■ Aim of the task: Switch each "D-edge Cookie" in the items below to "Site Cookie", and write the lines out again with everything else left as it is.

■ Data supplied:
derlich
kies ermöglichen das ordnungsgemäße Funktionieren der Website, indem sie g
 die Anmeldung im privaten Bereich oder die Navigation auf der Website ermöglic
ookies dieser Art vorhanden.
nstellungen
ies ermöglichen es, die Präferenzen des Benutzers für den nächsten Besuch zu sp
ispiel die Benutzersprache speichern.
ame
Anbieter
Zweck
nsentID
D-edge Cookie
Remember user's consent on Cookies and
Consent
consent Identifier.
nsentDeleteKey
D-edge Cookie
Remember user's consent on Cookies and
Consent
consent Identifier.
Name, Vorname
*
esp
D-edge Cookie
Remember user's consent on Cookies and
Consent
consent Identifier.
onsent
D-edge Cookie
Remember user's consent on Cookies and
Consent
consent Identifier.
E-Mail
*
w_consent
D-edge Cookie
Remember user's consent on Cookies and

■ Exercise answer:
derlich
kies ermöglichen das ordnungsgemäße Funktionieren der Website, indem sie g
 die Anmeldung im privaten Bereich oder die Navigation auf der Website ermöglic
ookies dieser Art vorhanden.
nstellungen
ies ermöglichen es, die Präferenzen des Benutzers für den nächsten Besuch zu sp
ispiel die Benutzersprache speichern.
ame
Anbieter
Zweck
nsentID
Site Cookie
Remember user's consent on Cookies and
Consent
consent Identifier.
nsentDeleteKey
Site Cookie
Remember user's consent on Cookies and
Consent
consent Identifier.
Name, Vorname
*
esp
Site Cookie
Remember user's consent on Cookies and
Consent
consent Identifier.
onsent
Site Cookie
Remember user's consent on Cookies and
Consent
consent Identifier.
E-Mail
*
w_consent
Site Cookie
Remember user's consent on Cookies and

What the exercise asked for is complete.